700 Schafe und Ziegen sowie 210 Rinder weiden auf der hochalpinen Kirchbergalm im Ultental, die sich über 1.800 ha bis auf 3.000 Meter Seehöhe erstreckt. Noch sieht man vom Herdenschutz erst ein paar Holzpflöcke. In unmittelbarer Nähe der Schäferhütte wird demnächst ein 1,40 Meter hoher Holzzaun mit 400 Laufmetern errichtet. Der Holzzaun wird um einen von Strom durchflossenen Netzzaun auf zwei Meter Höhe aufgestockt. Kommt der Wolf, sollen die im weitläufigen Almgebiet verstreuten Schafe und Ziegen zusammengetrieben werden und die Nächte sicher in diesem Pferch verbringen. Weiden Kälber in der Nähe, kommen diese in der Nacht ebenfalls in den Pferch.

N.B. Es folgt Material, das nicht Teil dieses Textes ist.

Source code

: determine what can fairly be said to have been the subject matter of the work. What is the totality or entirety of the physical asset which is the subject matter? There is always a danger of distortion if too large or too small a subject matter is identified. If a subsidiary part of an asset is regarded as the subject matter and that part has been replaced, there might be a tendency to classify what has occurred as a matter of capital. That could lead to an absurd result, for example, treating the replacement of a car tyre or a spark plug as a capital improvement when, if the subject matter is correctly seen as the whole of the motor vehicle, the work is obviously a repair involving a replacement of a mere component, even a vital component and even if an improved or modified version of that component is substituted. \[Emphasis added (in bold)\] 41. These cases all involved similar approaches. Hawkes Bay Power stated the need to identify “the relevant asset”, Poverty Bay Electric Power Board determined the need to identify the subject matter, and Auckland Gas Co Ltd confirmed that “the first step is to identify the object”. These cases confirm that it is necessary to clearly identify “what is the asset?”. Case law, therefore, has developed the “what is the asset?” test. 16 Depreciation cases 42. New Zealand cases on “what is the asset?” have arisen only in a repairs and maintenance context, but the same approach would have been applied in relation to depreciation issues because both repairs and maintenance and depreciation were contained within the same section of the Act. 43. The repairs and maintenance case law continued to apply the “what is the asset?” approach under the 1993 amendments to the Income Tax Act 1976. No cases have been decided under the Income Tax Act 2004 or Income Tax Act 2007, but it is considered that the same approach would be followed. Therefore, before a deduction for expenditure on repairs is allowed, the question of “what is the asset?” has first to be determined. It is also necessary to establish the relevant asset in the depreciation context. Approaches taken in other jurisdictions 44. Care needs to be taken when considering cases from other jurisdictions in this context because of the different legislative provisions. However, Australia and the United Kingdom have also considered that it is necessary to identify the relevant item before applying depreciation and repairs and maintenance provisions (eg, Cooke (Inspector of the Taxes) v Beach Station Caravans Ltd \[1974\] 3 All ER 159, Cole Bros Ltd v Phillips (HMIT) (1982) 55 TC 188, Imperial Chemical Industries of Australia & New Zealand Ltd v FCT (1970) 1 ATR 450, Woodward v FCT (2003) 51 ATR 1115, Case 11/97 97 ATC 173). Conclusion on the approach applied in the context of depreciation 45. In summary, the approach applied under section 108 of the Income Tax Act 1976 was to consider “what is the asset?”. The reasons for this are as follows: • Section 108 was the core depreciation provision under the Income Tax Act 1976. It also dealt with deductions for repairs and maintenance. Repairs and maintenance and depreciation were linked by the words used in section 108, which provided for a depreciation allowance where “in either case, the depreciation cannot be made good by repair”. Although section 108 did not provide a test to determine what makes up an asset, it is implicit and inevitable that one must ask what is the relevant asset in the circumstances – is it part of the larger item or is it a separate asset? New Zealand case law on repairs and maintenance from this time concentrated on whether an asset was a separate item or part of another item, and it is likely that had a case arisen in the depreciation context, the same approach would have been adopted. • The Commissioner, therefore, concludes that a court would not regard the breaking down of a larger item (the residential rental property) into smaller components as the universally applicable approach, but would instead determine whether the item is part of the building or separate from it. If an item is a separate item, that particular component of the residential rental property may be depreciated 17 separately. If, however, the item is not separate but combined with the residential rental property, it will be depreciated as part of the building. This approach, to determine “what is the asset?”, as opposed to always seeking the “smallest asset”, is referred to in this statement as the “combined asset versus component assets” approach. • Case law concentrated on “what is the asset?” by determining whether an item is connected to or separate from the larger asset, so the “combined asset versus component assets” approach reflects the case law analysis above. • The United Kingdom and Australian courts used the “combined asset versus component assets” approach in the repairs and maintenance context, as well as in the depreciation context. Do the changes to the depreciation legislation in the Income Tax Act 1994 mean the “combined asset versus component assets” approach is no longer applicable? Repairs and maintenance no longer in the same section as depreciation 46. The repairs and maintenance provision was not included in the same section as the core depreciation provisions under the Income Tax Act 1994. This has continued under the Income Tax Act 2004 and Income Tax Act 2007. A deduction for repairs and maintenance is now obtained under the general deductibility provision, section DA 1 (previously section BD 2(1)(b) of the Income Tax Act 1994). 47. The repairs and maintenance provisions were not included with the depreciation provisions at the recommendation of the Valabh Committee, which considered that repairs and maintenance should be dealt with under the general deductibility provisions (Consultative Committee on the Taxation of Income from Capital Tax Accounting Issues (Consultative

„Für einen kurzen Zeitraum kann das eine Verbesserung sein“, glaubt der Obmann der Alminteressentschaft, Paul Schwienbacher. Andere Herdenschutzmaßnahmen wie Schutzhunde seien in dem bei Radfahrern sehr beliebten Gebiet schwierig. Das tägliche Einpferchen hält Schwienbacher im hochalpinen Gelände weder für machbar noch für sinnvoll: „Da stürzen beim Zusammentreiben mehr Tiere ab, als vom Wolf gerissen werden.“
Dass Herdenschutz im alpinen Gebiet eine mehr als große Herausforderung ist, darüber sind sich alle einig. Auch Südtirol steht hier erst am Anfang. „Einen wolfsfreien Alpenraum wird es nicht mehr geben, so ehrlich müssen wir sein“, begründet Schuler die Anstrengungen Südtirols. Diese zielen zum einen auf eine Änderung des Schutzstatus für große Beutegreifer sowie auf eine Regelung zur Entnahme ab. Während Österreich seit 2012 über einen Managementplan für große Beutegreifer verfügt, der nur unter bestimmten Voraussetzungen auch die Entnahme von „Problemtieren“ ermöglicht, musste Südtirol aufgrund des Fehlens einer nationalen Regelung zur Selbsthilfe greifen und ein eigenes Gesetz erlassen. Herdenschutz ist auch hier die Voraussetzung. 25 Förderanträge für Schutzmaßnahmen sind bislang in Südtirol eingegangen. 250.000 Euro wurden dafür budgetiert. Seit dem heurigen Jahr wird die Errichtung von mobilen Schutzsystemen, sprich Zäunen, auf Almen mit bis zu 100% unterstützt.
Während in weiten Teilen des Alpenbogens keine Almwirtschaft mehr betrieben wird und ganze Dörfer aufgelassen wurden, hat die Bewirtschaftung der Almen in Nord-, Ost- und Südtirol einen enormen Stellenwert für die Landwirtschaft und die Pflege der Landschaft. 2.200 Almen gibt es in Tirol, 1.300 sind es in Südtirol. In Summe verbringen rund 270.000 Rinder, Schafe, Ziegen und Pferde den Sommer auf der Alm. Wie schnell sich die Präsenz des Wolfes auf die Almwirtschaft auswirkt, zeigt sich ebenfalls am Beispiel der Kirchbergalm im Südtiroler Ultental: Nach den Rissen im vergangenen Jahr wurden um 120 Schafe weniger aufgetrieben.
Im Bild: Der Obmann der Alminteressentschaft, Paul Schwienbacher, Südtirols LR Arno Schuler und LHStv Josef Geisler (von li.) beim Lokalaugenschein.